Brief
Transcribe the portion of the training-and-datasets passage starting with "In all the simulations, we" and going on through "multi-output learning research.".
(Exercise passage begins)
In all the simulations, we fix the number of hidden nodes to 100. The learning rate η is fixed to 0.001 and the
size of the mini-batches to 10. During training the number of Gibbs steps is set to k = 1 while for imputation
we iterate the mean-field equations 10 times. As a stopping condition, we considered the degradation of the
transductive AUC scores with a look-ahead of 500 epochs

5.2   Summary of datasets
We consider 3 publicly available datasets related to image processing. These datasets cover both multi-label and
multi-class learning tasks, and they are popularly used as benchmark datasets in multi-output learning research.
   In addition, we consider the challenging scenario of abnormality detection on IoT devices. The relevant
dataset, that we call EventCat, consists in security telemetry data collected from various network appliances
(e.g. smart watches, smartphones, driving assistance systems...), each reporting a features vector whose entries
indicate the occurring frequency of a specific type of alert (e.g. downloading suspicious files, login failures,
unfixed vulnerabilities...). Multiple labels are assigned to each device in the collected dataset, corresponding to
a variety of categories of security threats.
(Exercise passage ends)
(Data shown begins)
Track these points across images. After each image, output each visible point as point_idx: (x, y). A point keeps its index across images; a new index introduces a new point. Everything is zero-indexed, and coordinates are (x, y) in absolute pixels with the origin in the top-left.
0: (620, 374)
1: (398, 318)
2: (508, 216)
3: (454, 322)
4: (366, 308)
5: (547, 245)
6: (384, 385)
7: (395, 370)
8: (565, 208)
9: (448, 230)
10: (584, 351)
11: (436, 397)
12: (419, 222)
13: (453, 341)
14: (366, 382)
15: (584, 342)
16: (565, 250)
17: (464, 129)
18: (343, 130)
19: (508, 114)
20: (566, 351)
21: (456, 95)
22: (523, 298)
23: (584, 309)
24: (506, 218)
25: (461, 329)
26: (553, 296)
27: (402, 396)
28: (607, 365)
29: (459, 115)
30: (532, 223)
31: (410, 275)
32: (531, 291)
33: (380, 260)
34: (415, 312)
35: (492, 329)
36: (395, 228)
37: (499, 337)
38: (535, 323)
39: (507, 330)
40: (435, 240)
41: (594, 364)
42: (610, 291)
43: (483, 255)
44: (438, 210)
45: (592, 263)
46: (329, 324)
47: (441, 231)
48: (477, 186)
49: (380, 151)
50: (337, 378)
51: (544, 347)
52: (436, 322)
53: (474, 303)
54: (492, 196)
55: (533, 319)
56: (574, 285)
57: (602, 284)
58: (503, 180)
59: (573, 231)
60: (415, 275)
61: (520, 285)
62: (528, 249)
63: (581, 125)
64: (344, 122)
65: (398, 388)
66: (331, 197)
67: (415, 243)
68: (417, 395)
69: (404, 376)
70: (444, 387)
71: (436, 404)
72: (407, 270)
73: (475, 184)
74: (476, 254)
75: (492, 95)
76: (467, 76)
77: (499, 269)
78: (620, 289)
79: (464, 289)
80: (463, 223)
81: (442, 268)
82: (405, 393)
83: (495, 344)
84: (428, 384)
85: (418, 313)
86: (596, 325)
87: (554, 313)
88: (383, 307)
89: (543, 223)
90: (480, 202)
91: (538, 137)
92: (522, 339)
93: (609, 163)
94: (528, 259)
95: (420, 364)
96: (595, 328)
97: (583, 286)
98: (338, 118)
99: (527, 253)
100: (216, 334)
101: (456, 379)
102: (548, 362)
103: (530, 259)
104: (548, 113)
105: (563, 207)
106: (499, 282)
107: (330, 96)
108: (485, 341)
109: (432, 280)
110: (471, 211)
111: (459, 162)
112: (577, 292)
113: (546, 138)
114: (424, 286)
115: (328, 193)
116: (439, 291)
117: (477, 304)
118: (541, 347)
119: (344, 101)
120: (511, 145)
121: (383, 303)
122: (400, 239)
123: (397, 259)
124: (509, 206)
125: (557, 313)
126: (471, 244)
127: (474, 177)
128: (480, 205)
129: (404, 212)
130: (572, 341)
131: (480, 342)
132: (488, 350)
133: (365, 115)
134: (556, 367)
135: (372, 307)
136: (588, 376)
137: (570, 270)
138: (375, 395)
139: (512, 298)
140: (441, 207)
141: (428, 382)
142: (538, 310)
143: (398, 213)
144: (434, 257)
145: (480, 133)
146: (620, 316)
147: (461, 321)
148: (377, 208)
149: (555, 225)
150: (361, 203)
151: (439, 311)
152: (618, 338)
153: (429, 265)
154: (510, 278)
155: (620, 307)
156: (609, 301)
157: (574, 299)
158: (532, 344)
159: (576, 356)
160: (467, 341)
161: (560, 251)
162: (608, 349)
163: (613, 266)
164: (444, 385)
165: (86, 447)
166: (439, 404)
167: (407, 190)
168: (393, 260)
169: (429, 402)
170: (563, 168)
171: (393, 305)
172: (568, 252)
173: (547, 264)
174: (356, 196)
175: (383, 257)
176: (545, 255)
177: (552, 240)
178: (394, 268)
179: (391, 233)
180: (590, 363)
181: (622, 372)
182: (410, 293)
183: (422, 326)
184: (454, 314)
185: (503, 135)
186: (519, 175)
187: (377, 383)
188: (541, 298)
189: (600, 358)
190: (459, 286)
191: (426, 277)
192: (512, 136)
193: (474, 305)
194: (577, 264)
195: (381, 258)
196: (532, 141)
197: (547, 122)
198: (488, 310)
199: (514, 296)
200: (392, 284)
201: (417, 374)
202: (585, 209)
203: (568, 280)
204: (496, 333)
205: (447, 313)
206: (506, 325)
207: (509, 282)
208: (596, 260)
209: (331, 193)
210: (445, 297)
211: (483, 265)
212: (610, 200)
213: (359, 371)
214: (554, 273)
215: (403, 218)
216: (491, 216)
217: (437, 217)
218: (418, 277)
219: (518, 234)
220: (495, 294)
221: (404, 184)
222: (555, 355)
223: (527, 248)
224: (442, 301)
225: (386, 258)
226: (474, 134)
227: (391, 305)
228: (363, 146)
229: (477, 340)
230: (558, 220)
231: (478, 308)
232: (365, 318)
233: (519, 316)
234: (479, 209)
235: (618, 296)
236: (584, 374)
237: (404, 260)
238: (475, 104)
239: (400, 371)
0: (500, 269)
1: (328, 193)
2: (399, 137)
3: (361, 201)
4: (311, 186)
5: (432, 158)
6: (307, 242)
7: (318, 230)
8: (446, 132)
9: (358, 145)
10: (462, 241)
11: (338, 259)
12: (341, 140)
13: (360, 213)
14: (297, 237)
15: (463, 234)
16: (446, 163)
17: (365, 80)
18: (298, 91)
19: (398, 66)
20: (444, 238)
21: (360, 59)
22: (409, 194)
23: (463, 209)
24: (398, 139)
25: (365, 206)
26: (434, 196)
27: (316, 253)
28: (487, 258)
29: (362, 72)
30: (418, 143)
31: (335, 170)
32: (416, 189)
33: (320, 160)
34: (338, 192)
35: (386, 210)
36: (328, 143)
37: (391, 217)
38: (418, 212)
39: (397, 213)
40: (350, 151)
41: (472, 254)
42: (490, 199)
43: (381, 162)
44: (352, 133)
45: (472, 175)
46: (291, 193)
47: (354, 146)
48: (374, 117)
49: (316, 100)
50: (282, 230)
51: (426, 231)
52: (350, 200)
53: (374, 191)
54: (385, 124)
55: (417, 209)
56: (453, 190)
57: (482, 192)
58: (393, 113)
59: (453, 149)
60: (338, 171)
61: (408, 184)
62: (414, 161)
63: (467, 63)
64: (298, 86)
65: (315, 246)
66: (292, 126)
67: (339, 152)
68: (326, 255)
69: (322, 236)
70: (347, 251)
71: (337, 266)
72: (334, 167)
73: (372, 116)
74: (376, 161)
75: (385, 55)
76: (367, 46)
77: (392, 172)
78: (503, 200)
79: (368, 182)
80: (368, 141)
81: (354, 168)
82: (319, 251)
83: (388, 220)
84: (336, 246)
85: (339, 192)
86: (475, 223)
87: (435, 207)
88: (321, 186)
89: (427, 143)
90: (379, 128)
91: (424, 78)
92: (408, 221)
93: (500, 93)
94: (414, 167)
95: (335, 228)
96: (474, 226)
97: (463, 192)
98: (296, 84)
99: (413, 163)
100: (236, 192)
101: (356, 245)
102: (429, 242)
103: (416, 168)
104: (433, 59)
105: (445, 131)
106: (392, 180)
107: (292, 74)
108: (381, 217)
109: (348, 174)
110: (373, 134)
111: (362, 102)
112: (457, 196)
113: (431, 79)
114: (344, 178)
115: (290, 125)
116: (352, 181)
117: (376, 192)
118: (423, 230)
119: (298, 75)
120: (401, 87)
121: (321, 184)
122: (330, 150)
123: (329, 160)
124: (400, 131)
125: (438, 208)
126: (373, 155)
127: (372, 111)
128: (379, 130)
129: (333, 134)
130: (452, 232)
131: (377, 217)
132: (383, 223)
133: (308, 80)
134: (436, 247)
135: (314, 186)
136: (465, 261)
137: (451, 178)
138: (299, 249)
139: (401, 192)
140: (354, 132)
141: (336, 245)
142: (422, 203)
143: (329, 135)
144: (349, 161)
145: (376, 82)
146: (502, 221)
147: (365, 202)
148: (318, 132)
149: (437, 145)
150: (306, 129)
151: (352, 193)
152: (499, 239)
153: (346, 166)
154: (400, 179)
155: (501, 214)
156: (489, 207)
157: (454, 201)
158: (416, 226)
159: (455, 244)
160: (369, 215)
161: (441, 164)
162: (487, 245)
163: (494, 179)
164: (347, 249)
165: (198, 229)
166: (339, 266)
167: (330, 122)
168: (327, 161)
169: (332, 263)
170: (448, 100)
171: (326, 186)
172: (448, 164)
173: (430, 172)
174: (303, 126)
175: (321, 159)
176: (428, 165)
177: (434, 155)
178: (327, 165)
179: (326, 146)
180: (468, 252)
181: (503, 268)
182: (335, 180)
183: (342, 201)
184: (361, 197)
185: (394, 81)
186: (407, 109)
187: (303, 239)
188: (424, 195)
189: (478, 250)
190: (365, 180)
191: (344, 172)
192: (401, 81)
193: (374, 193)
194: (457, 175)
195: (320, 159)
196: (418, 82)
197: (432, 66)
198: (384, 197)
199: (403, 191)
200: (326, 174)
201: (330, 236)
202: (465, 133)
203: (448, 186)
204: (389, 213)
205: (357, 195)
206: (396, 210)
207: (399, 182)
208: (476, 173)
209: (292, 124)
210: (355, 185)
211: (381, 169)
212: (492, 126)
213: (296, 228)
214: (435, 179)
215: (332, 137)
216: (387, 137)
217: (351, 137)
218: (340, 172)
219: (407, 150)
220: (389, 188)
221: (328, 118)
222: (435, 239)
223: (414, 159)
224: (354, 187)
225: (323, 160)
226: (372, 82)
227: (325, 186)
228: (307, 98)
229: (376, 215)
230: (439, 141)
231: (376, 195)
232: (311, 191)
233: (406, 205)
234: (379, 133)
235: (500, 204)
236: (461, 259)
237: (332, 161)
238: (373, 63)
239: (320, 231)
(Data shown ends)
Output for this exercise
In all the simulations, we fix the number of hidden nodes to 100. The learning rate η is fixed to 0.001 and the
size of the mini-batches to 10. During training the number of Gibbs steps is set to k = 1 while for imputation
we iterate the mean-field equations 10 times. As a stopping condition, we considered the degradation of the
transductive AUC scores with a look-ahead of 500 epochs

5.2   Summary of datasets
We consider 3 publicly available datasets related to image processing. These datasets cover both multi-label and
multi-class learning tasks, and they are popularly used as benchmark datasets in multi-output learning research.